So now the question is are you man enough to apologize for your lack of reading skills or just another plumbing hack?


----------



## Ghostmaker (Mar 2, 2013)

http://www.fernco.com/plumbing/shielded-couplings/proflex-couplings

This is a proper transitional coupling provided you purchase the correct one for the material's you are joining.

http://www.fernco.com/plumbing/shielded-couplings/no-hub-couplings

This band coupling is for cast iron. It can be used to connect plastic piping if you purchase the adapter fitting for your plastic pipe.

As shown below

http://www.homedepot.com/p/NIBCO-3-...-Hub-Adapter-C4805NHD3/100677995#.UoZNy-LiNco

This all rubber is usually not allowed to be used above ground. And is actually a bad idea.

http://www.fernco.com/plumbing/flexible-couplings


----------



## jaydevries (Jan 29, 2012)

ghost you are right i did not catch the rubber part as a specific but i took it as a general statement. so i was wrong and i apologize


i know the flexible coupling that is fernco brand is not rubber but elastomeric polyvinyl chloride (PVC) so you might need to revise your post calling it rubber.

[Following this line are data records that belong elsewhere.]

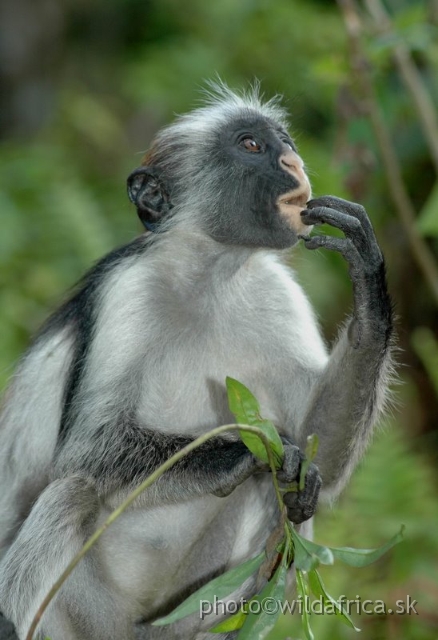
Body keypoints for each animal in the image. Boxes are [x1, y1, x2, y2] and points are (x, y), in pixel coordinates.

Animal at [0, 84, 394, 640]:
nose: (293, 162)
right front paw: (247, 452)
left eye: (286, 141)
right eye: (251, 145)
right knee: (72, 490)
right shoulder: (128, 288)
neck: (212, 275)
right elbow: (85, 452)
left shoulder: (277, 293)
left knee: (277, 499)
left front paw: (368, 282)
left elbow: (320, 456)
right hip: (78, 611)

and i could say that here is a code approved plastic to cast iron connection that is a smooth transition like this
http://www.fernco.com/plumbing/donuts-o-rings/donuts

but like you stated i did not read your post correctly and it is not specifically made of rubber and it is plastic to cast iron not as you stated cast to plastic

here is one that says it is accepted and Meets the ASTM C443 and C425 
for cast iron to plastic and made of rubber or p.v.c.
http://www.fernco.com/plumbing/donuts-o-rings/o-rings

but as you stated i did not read your post correctly and it is not specifically for cast but for cast iron.

as a side note though it is for house pipe to sewer pipe connections

thank you for reminding me why i read a lot of posts and feel sorry for the diy ers due to the close minded and unspecific responses


----------



## TheEplumber (Jul 20, 2010)

Ya know Jay, If people would call a specific product by it's actual name most of these kind of conversations wouldn't happen 

It's like getting a cut on your arm and asking for a "band-aid".
Do you want one designed for a cut on your elbow or a butterfly type because it really needs stitches?
Perhaps a basic adhesive gauze thingy will do.

When I need any of these coupling products, I have to be specific when I order them. A brand name won't cut it because it will cost me production time- which = money when the product is wrong.
I also need to clarify with the AHJ. In my case, most of my inspectors I have worked with in the field in years gone by. I know what and where they want specific products or procedures done.


----------



## Javiles (Dec 12, 2011)

I just love it when we all can get along :laughing: hats off to jay :thumbup:


----------